#### RECORDED INFORMATION:
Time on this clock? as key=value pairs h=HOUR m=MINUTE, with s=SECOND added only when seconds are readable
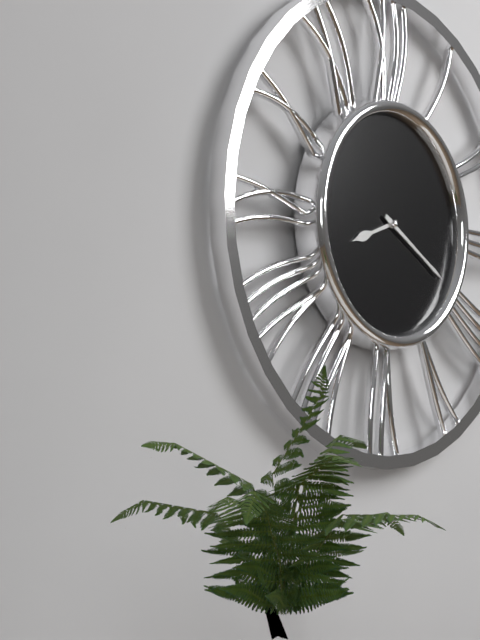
h=8 m=20
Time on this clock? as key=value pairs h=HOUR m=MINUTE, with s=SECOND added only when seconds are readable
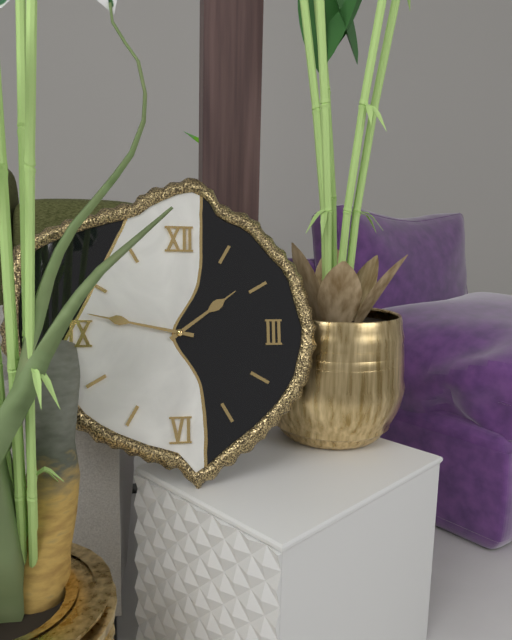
h=1 m=47
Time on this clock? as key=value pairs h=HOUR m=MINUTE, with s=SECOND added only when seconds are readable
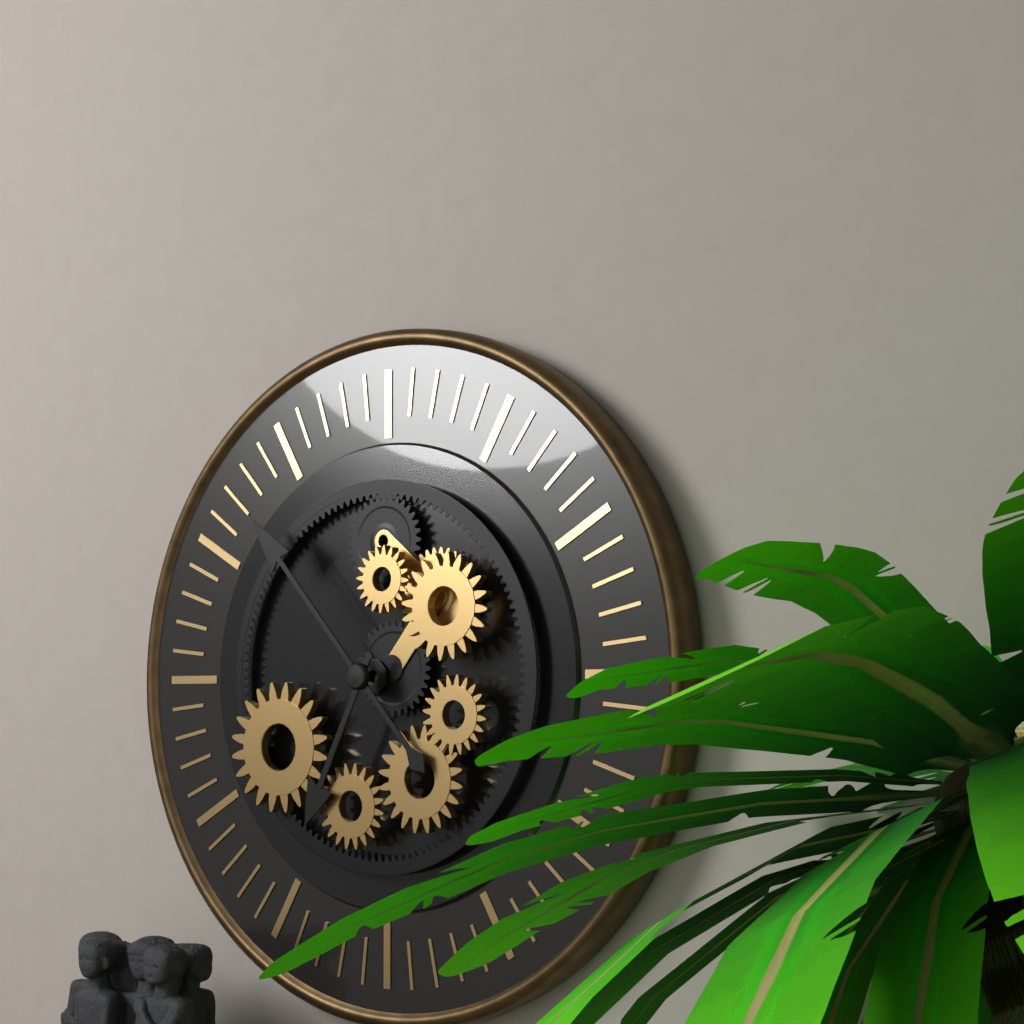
h=6 m=53
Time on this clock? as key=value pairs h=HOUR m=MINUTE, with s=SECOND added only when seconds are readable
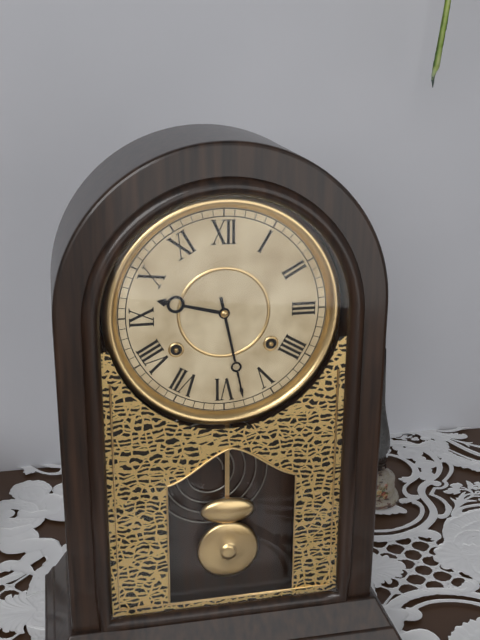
h=9 m=28
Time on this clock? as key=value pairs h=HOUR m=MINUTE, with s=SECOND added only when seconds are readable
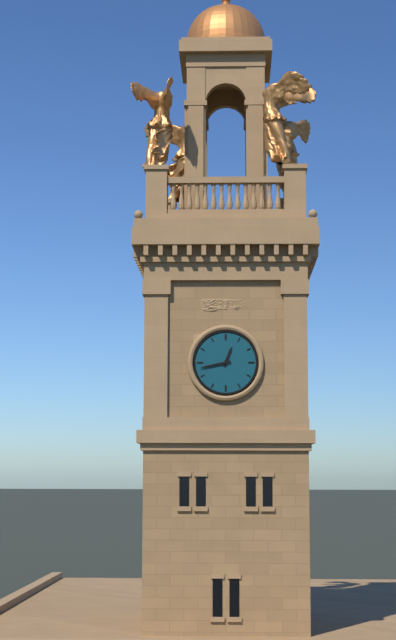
h=12 m=43
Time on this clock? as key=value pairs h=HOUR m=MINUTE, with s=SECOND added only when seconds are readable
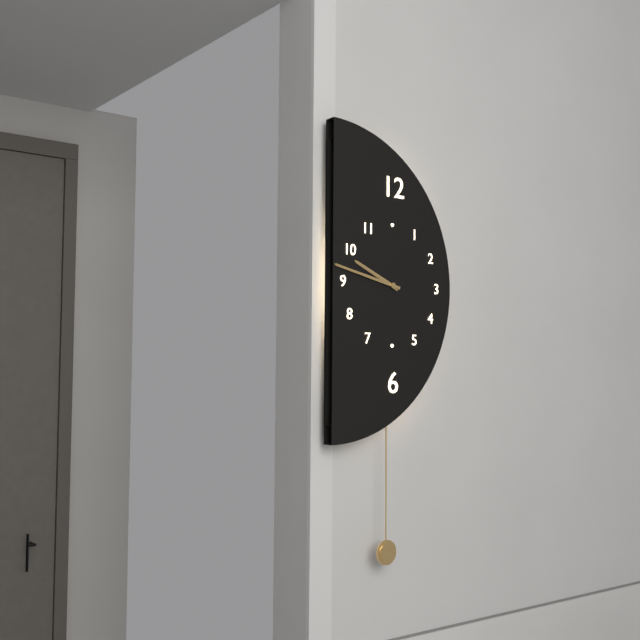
h=9 m=47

#### TASK TO CARRY OUT:
Rewrite the listing with every "readable" changed to "legible" and all else left as it stands, including the times. Leave the pictures out.

#### RESULT BELOW:
Time on this clock? as key=value pairs h=HOUR m=MINUTE, with s=SECOND added only when seconds are legible
h=8 m=20
Time on this clock? as key=value pairs h=HOUR m=MINUTE, with s=SECOND added only when seconds are legible
h=1 m=47
Time on this clock? as key=value pairs h=HOUR m=MINUTE, with s=SECOND added only when seconds are legible
h=6 m=53
Time on this clock? as key=value pairs h=HOUR m=MINUTE, with s=SECOND added only when seconds are legible
h=9 m=28
Time on this clock? as key=value pairs h=HOUR m=MINUTE, with s=SECOND added only when seconds are legible
h=12 m=43
Time on this clock? as key=value pairs h=HOUR m=MINUTE, with s=SECOND added only when seconds are legible
h=9 m=47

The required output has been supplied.